Les deux oeuvres de Maria Hupfield semblent poser la question de l'identité selon des perspectives opposées. Avec Made in Kanata, elle aborde avec ironie les clichés qui relèguent tout ce qui concerne les Premières Nations à quelques artefacts ou pratiques étudiés et classifiés selon un ordre qui leur est somme toute étranger. Sagement alignées sur leur corde à linge, les figurines faites de pinces à linge peintes et leur sac de médecine ramènent à la constante nécessité de changer nos perceptions : la quotidienneté comme remède suprême aux mythologies trompeuses.
Quant à Spirit Catchers, qui joue sur plusieurs plans d'interprétation, il faut voir en chacun de ses treize éléments une brillante synthèse des déchirements et des rapprochements propres à tout questionnement identitaire. Chaque image se présente comme le dilemme résolu d'un être bien réel. L'ensemble de l'oeuvre est une réflexion sur l'expérience indigène. Chacun des visages photographiés de face, sans artifice, est recouvert d'un transparent où est imprimée la représentation d'un vêtement traditionnel; les pièces sont ornées de broderies, de tressage ou encore de rubans et de franges. Loin d'être une démonstration de la lourdeur du passé, l'oeuvre produit un résultat paradoxal, fait d'équilibre entre légèreté et gravité, entre humour et tendresse ainsi qu'entre jeu et responsabilité. L'extrême fragilité de l'oeuvre contient à la fois sa force, son originalité et sa poésie.

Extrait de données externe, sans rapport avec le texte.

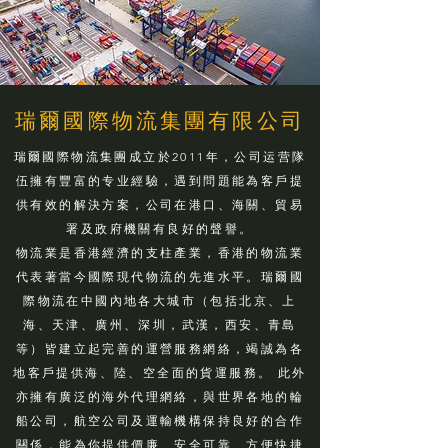
瑞爾國際物流集團有限公司
瑞爾國際物流集團成立於2011年，公司运营隊
伍擁有豐富的专业經驗，遇到問題能為客戶提
供有效的解決方案，公司在港口、海關、貿易
署及政府機關有良好的聲譽。
物流業是香港經濟的支柱產業，香港的物流業
代表著當今國際現代物流的先進水平。瑞爾國
際物流在中國內地各大城市（包括北京、上
海、天津、廣州、深圳，武漢，西安、青島
等）皆建立起完善的運營服務網絡，竭誠為各
地客戶提供海、陸、空全面的貨運服務。 此外
亦擁有廣泛的海外代理網絡，與世界各地的輪
船公司，航空公司及運輸機構保持良好的合作
關係，能為你提供價廉、安全可靠、方便快捷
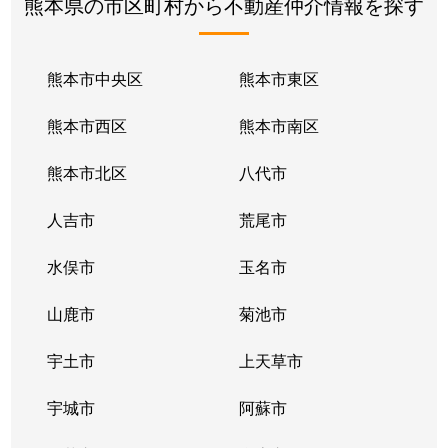
熊本県の市区町村から不動産仲介情報を探す
熊本市中央区
熊本市東区
熊本市西区
熊本市南区
熊本市北区
八代市
人吉市
荒尾市
水俣市
玉名市
山鹿市
菊池市
宇土市
上天草市
宇城市
阿蘇市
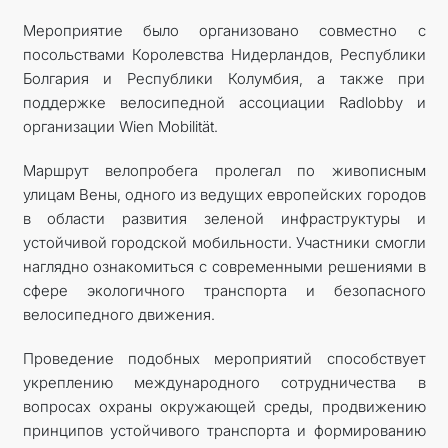
Мероприятие было организовано совместно с
посольствами Королевства Нидерландов, Республики
Болгария и Республики Колумбия, а также при
поддержке велосипедной ассоциации Radlobby и
организации Wien Mobilität.
Маршрут велопробега пролегал по живописным
улицам Вены, одного из ведущих европейских городов
в области развития зеленой инфраструктуры и
устойчивой городской мобильности. Участники смогли
наглядно ознакомиться с современными решениями в
сфере экологичного транспорта и безопасного
велосипедного движения.
Проведение подобных мероприятий способствует
укреплению международного сотрудничества в
вопросах охраны окружающей среды, продвижению
принципов устойчивого транспорта и формированию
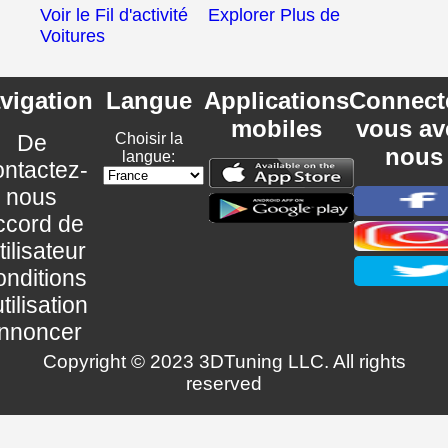
Voir le Fil d'activité
Explorer Plus de
Voitures
vigation
Langue
Applications
Connect
mobiles
vous av
De
Choisir la
nous
langue:
ntactez-
nous
ccord de
utilisateur
nditions
utilisation
nnoncer
Copyright © 2023 3DTuning LLC. All rights
reserved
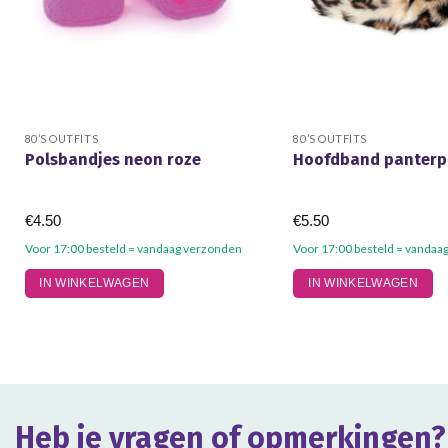
80’S OUTFITS
80’S OUTFITS
Polsbandjes neon roze
Hoofdband panterp
€
4.50
€
5.50
Voor 17:00 besteld = vandaag verzonden
Voor 17:00 besteld = vandaa
IN WINKELWAGEN
IN WINKELWAGEN
Heb je vragen of opmerkingen?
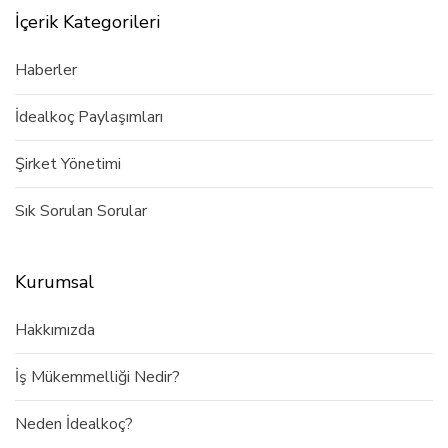
İçerik Kategorileri
Haberler
İdealkoç Paylaşımları
Şirket Yönetimi
Sık Sorulan Sorular
Kurumsal
Hakkımızda
İş Mükemmelliği Nedir?
Neden İdealkoç?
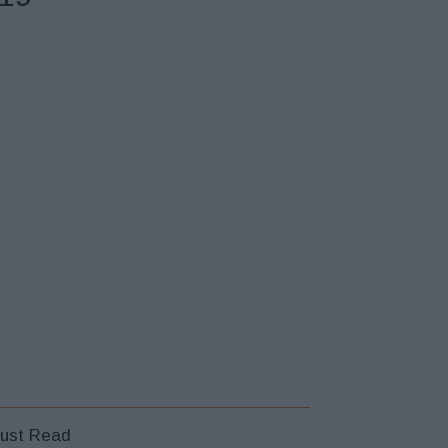
ust Read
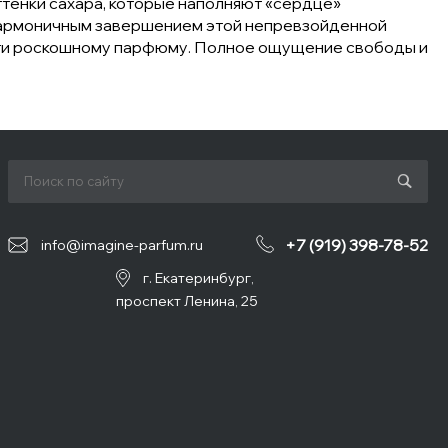
ттенки сахара, которые наполняют «сердце»
 Гармоничным завершением этой непревзойденной
ости роскошному парфюму. Полное ощущение свободы и
+7 (919) 398-78-52
info@imagine-parfum.ru
г. Екатеринбург,
проспект Ленина, 25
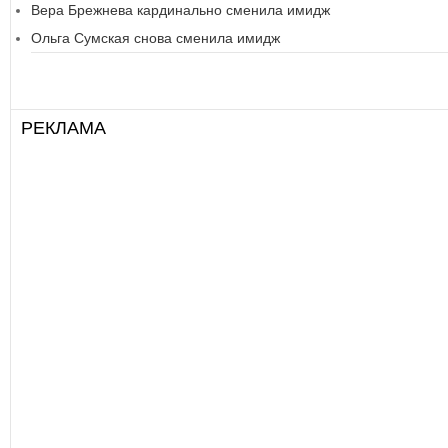
Вера Брежнева кардинально сменила имидж
Ольга Сумская снова сменила имидж
РЕКЛАМА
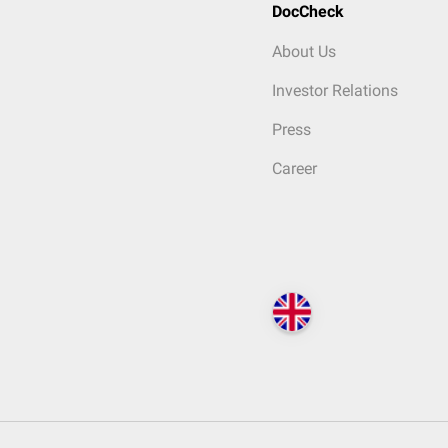
DocCheck
About Us
Investor Relations
Press
Career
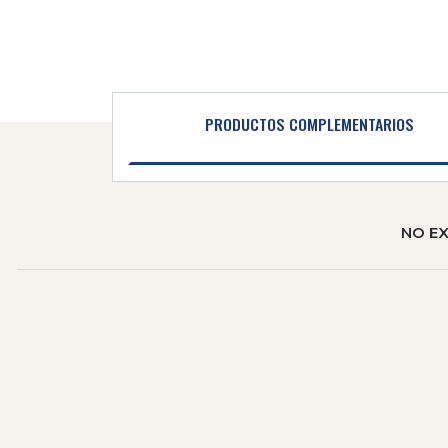
PRODUCTOS COMPLEMENTARIOS
NO E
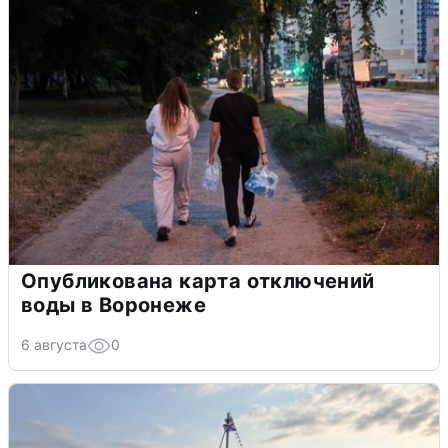
Опубликована карта отключений
воды в Воронеже
6 августа
0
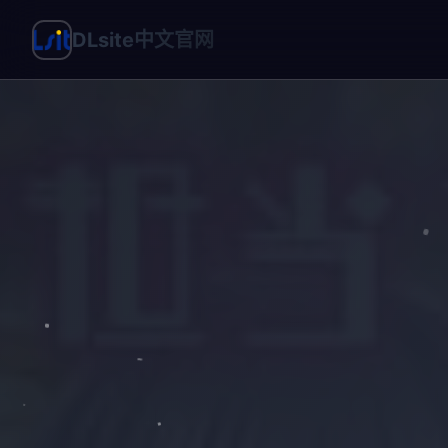
DLsite中文官网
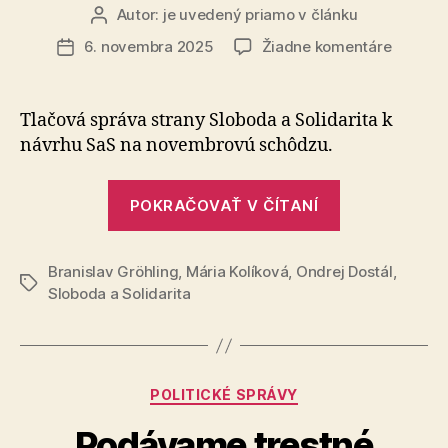
Autor:
je uvedený priamo v článku
Autor
článku
na
6. novembra 2025
Žiadne komentáre
Dátum
Riešeni
článku
SaS:
Ručná
Tlačová správa strany Sloboda a Solidarita k
brzda
návrhu SaS na novembrovú schôdzu.
proti
stúpajú
„Riešenie
kriminal
POKRAČOVAŤ V ČÍTANÍ
SaS:
Ručná
Branislav Gröhling
,
Mária Kolíková
,
Ondrej Dostál
brzda
,
Značky
Sloboda a Solidarita
proti
stúpajúcej
kriminalite“
Kategórie
POLITICKÉ SPRÁVY
Podávame trestné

Tracey Deer a tenu à inclure, dans l'exposition, les oeuvres de Walter Kahero:ton Scott, de Kahnawake, dont l'approche et les préoccupations semblent répondre aux siennes. Ce jeune artiste aborde la notion d'identité de manière bien concrète; devant la figure archétypale de l'« Indien à plumes », les modes ou encore l'adoption de pratiques culturelles étrangères aux Premières Nations, l'autochtone contemporain ne peut se satisfaire de symboles culturels pour se définir en tant qu'être. Pour Scott, l'affirmation identitaire est davantage un état d'esprit, fièrement partagé par un groupe donné, plutôt qu'une attitude nostalgique envers le passé ou une course effrénée vers la prochaine mode. Son travail est un hommage aux jeunes Mohawks et une célébration de cet esprit qui les anime, autant personnellement que tous ensemble.
L'exposition Parcours identitaires ouvre aux visiteurs un réseau de pistes et de signaux dévoilant une quête identitaire aux multiples ramifications. Les oeuvres sélectionnées par les commissaires dans les collections du Centre d'art indien et inuit du ministère des Affaires indiennes et du Nord canadien suscitent la réflexion sur la spécificité autochtone d'aujourd'hui. L'exposition devient ainsi une trame de conversations croisées rappelant que l'identité est une oeuvre ouverte en constante transformation.